When mass protests broke out across the Middle East and North Africa earlier this year, pundits and politicians across Europe and North America worried that radical Islamists would hijack the revolutions and impose sharia law across the region.
Now, elections in Tunisia have brought the mildly Islamist Ennahda party to power, Egypt’s Muslim Brotherhood is taking a more active role in post-revolutionary Egypt, and Mustafa Abdul Jalil, the leader of Libya’s interim National Transition Council, has announced that the country would adopt sharia as the supreme law of the land. And so the cries of an impeding Islamist takeover of the Middle East have erupted once more in the western press.
But before we give in to our inner Glenn Beck, let’s get a few things straight. First of all, the prospect of any of these countries transforming into another Islamic Republic of Iran is almost nil. It should be noted that Ennahda, which models itself after Turkey’s enormously successful Justice and Development (AK) Party, has repeatedly said it has no desire to impose sharia-inspired penal codes on Tunisia. Indeed, it is already in talks with liberal and secular parties about forming a coalition government. In Egypt, the influence of the Muslim Brotherhood has certainly increased, but it in no way dominates the political landscape of the country. On the contrary, the Muslim Brotherhood has yet to poll beyond 20 percent in any pre-election survey. In any case, like the Ennahda, the Muslim Brotherhood has also sworn off imposing a conservative interpretation of sharia law, which, according to Egypt’s current constitution, is already the basis of the country’s laws.

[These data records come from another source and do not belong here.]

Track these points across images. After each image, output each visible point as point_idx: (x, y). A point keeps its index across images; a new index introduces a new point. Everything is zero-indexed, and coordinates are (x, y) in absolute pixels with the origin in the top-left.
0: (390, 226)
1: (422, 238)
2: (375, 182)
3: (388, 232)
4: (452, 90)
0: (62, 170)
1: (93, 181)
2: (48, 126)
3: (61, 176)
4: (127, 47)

That leaves Libya as the only post-revolutionary country in which the transitional government has explicitly called for implementing sharia. I would venture to say that Jalil’s announcement has widespread support across Libya. The country is predominantly Muslim and it can be expected that, given the freedom of an option, the majority of the population will opt for a far greater role for religion in government than what was allowed under Gaddafi. As I have written before in these pages, that is not in and of itself a bad thing.
For generations, the dictatorial regimes in Tunisia, Egypt and Libya violently repressed any hint of religious opposition. With the dictators gone, it is only natural for the proverbial pendulum to swing toward a greater role for religion in society. It will take many years of dialogue and debate, trial and error, for these societies to come to a comfortable accommodation between the religious faith of their majority populations and the necessary requirements for a stable and modern democracy. (Remember, the United States has had a 250-year head start and we are still grappling with the role of religion in our government and society). Those are precisely the kinds of public debates we want people in the region to have.
There is, of course, no room in the modern world for draconian punishments like stoning for adultery and cutting off of hands for theft that one sees in places like Iran or Saudi Arabia. But – and this is what so many in the West, for whom sharia is synonymous with radical fundamentalism, fail to understand – those punishments are not what the vast majority of those who call for sharia have in mind.
As Harvard Law Professor Noah Feldman notes in The Rise and Fall of the Islamic State , for a great many Muslims living in countries where the law rests upon the whims of a dictator, sharia is merely code for “rule of law.” Sharia means that there is something written down and codified that can be relied upon by all citizens as a concrete expression of what is and what is not permissible. Further, for many of these newly free populations, sharia is a less a legal code than it is a form of identity, a means of espousing particular values and norms that were conspicuously absent during the corrupt and inept regimes of their ousted dictators.
For the last four decades Libya has been under the rule of a murderous megalomaniac who deprived the country of any form of a civil society by creating a confusing and ultimately egocentric government. Now that the dictator is no more, Libyans are looking for a common foundation upon which to build a new society. The foundation they are most familiar with is Islam. Can such a foundation ultimately lead to a repressive theocracy? Yes. But it can also lead to a modern constitutional state that protects the rights of its citizens. Libya’s choice still lays ahead. But this much seems certain: The people of the new Middle East, having thrown off the yoke of one set of (secular) dictators, do not appear in the mood to replace them with another (religious) set.